## PAGE EXTRACT
Amid all this, as the years pass, Anne reads extensively and develops an increasing passion for her writing. She composes short stories, comic anecdotes, and begins a novel. Most important, after hearing a radio broadcast from the Dutch government about the need for records of the occupation, Anne started to revise her diary early in 1944 in the hope that it might be published. She expanded key episodes and deleted others. At times she also inserted reflections on her earlier self.
This dialogue between the older and younger Anne is one of the many magical things about the diary. On 22 January 1944, for example, Anne reread her entry for 2 November 1942 and wrote on it as follows:
I wouldn’t be able to write that kind of thing any more. [...] The whole time I’ve been here I’ve longed unconsciously – and at times consciously – for trust, love and physical affection. This longing may change in intensity, but it’s always there.
The diary in its second version became more elevated, with passages on feminism, Jewish identity, and the haunting question of who might come to read the book. Its final entry, on 1 August 1944, reflected on Anne’s inner divisions. “I’m split in two,” she tells the reader:
One side contains my exuberant cheerfulness, my flippancy, my joy in life and, above all, my ability to appreciate the lighter side of things. [...] This side of me is usually lying in wait to ambush the other one, which is much purer, deeper and finer. No one knows Anne’s better side.
Three days later a squad of German police burst into the annex and arrested its occupants. After a month in the Dutch transit camp of Westerbork, the group was put on the last ever transport to Auschwitz. By May 1945 all except Anne’s father, Otto Frank, were dead.
Anne Frank: The Collected Works is a magisterial edition. It gives the Diary in three different versions. Version A is the one that Anne actually wrote on the days themselves: a messy text, with some entries out of date-order, full of comic digressions. Typical is the following checklist of Anne’s own beauty:
- blue eyes, black hair: (no.)
2. dimples in cheeks (yes.)
3. dimple in chin (yes.)

## SET TASKS
**a)** List each date in the Anne Frank text that gives a day, a month and a year.
**b)** Write the next part of the text about Anne Frank's diary, picking up after its final line.
The records below come from a separate source unrelated to the text about Anne Frank.

(Data items)
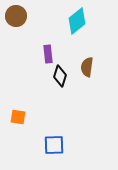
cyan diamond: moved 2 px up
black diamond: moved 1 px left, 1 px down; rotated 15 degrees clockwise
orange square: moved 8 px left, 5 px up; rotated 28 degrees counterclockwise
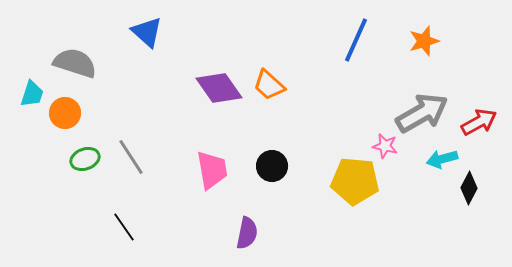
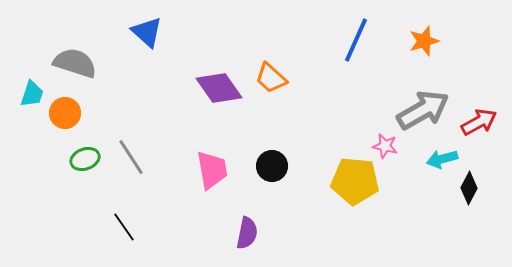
orange trapezoid: moved 2 px right, 7 px up
gray arrow: moved 1 px right, 3 px up
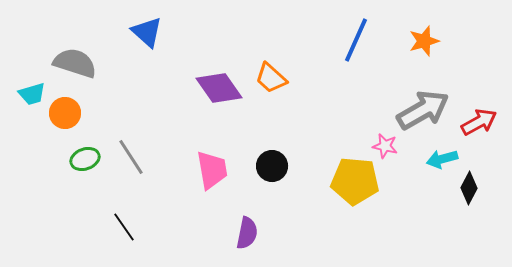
cyan trapezoid: rotated 56 degrees clockwise
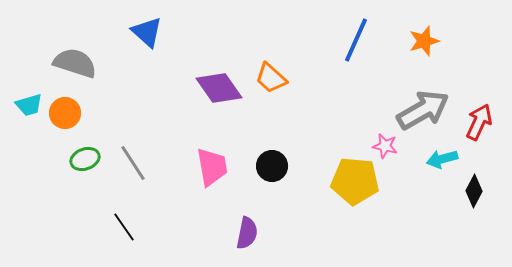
cyan trapezoid: moved 3 px left, 11 px down
red arrow: rotated 36 degrees counterclockwise
gray line: moved 2 px right, 6 px down
pink trapezoid: moved 3 px up
black diamond: moved 5 px right, 3 px down
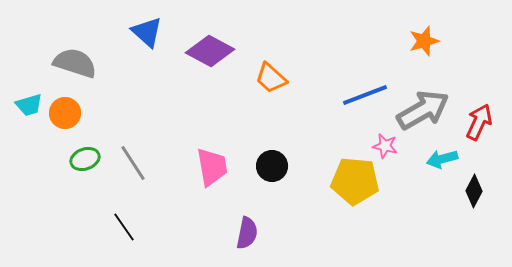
blue line: moved 9 px right, 55 px down; rotated 45 degrees clockwise
purple diamond: moved 9 px left, 37 px up; rotated 27 degrees counterclockwise
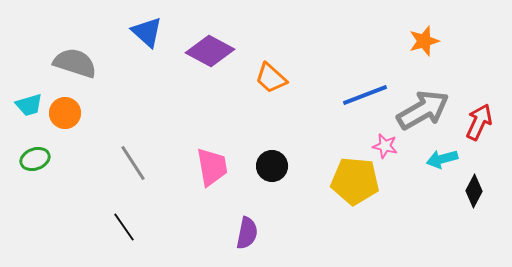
green ellipse: moved 50 px left
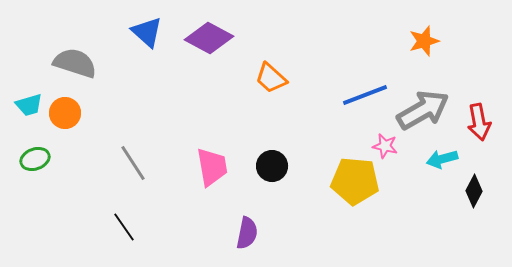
purple diamond: moved 1 px left, 13 px up
red arrow: rotated 144 degrees clockwise
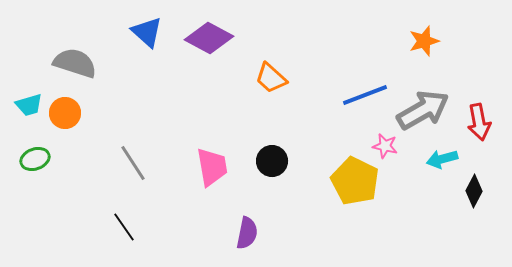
black circle: moved 5 px up
yellow pentagon: rotated 21 degrees clockwise
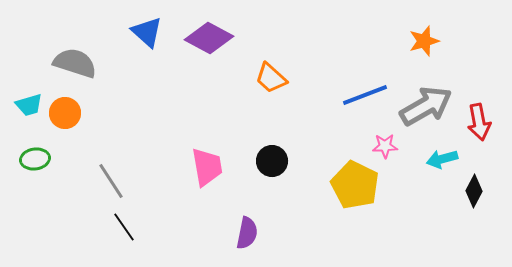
gray arrow: moved 3 px right, 4 px up
pink star: rotated 15 degrees counterclockwise
green ellipse: rotated 12 degrees clockwise
gray line: moved 22 px left, 18 px down
pink trapezoid: moved 5 px left
yellow pentagon: moved 4 px down
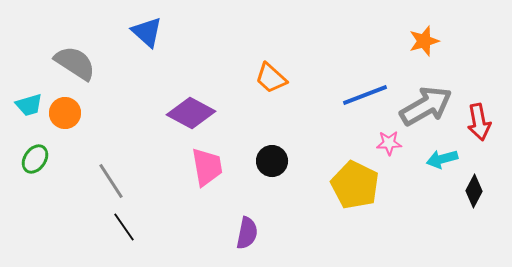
purple diamond: moved 18 px left, 75 px down
gray semicircle: rotated 15 degrees clockwise
pink star: moved 4 px right, 3 px up
green ellipse: rotated 48 degrees counterclockwise
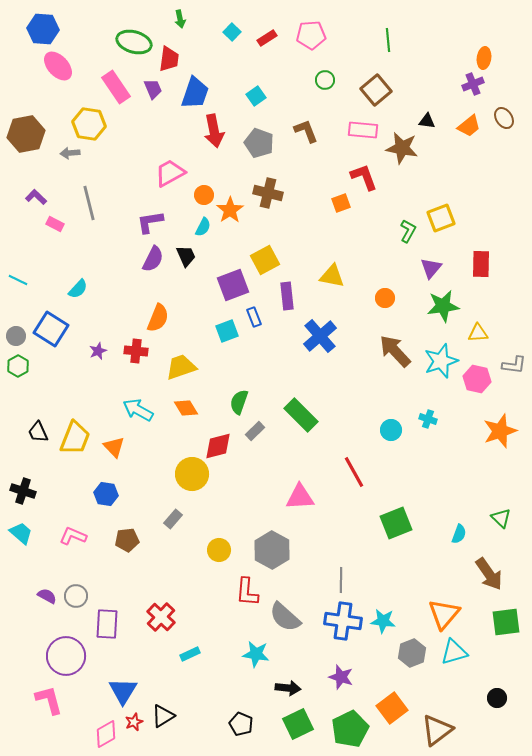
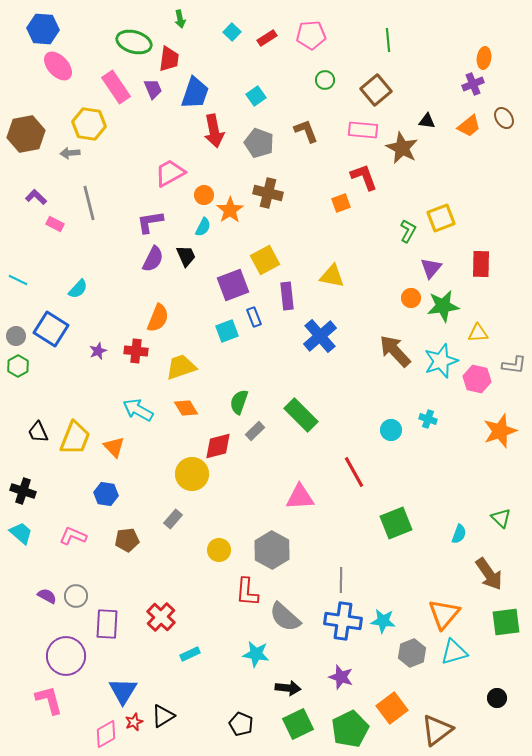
brown star at (402, 148): rotated 16 degrees clockwise
orange circle at (385, 298): moved 26 px right
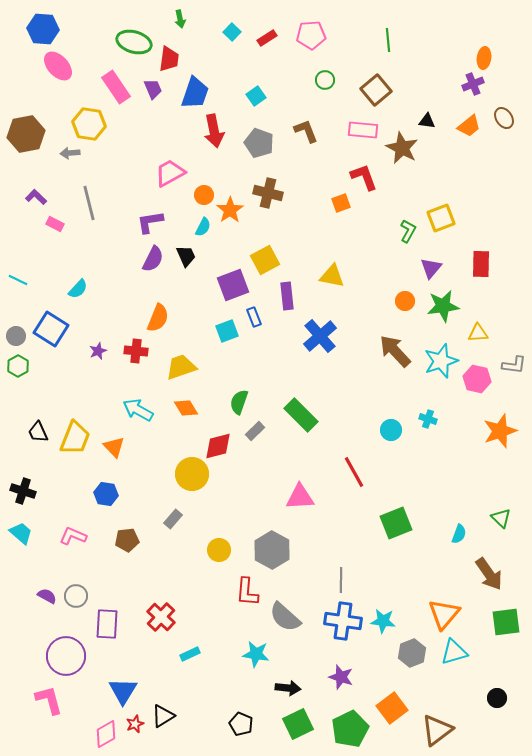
orange circle at (411, 298): moved 6 px left, 3 px down
red star at (134, 722): moved 1 px right, 2 px down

## EXPECTED OUTPUTS
**a)**
22 January 1944
2 November 1942
1 August 1944

**b)**
4. widow’s peak (no.)
5. white skin (yes.)
6. straight teeth (no.)
7. small mouth (no.)
8. curly eyelashes (no.)
9. straight nose (yes.) [at least so far.]
10. nice clothes (sometimes.) [not nearly enough in my opinion.]
11. nice fingernails (sometimes.)
12. intelligent (sometimes.)
Version A was in fact spread across four volumes, only the first of which was a birthday present. There is a missing volume in this sequence, which would have covered the time from 2 May 1943 to 22 December 1943.
Version B is Anne’s own revision, largely written out on loose sheets of carbon paper. It runs uninterrupted from 20 June 1942 to March 1944 and so gives us the narrative that was lost through the missing volume of Version A. It is more serious than its predecessor, with a careful chronology charting the progress of the war.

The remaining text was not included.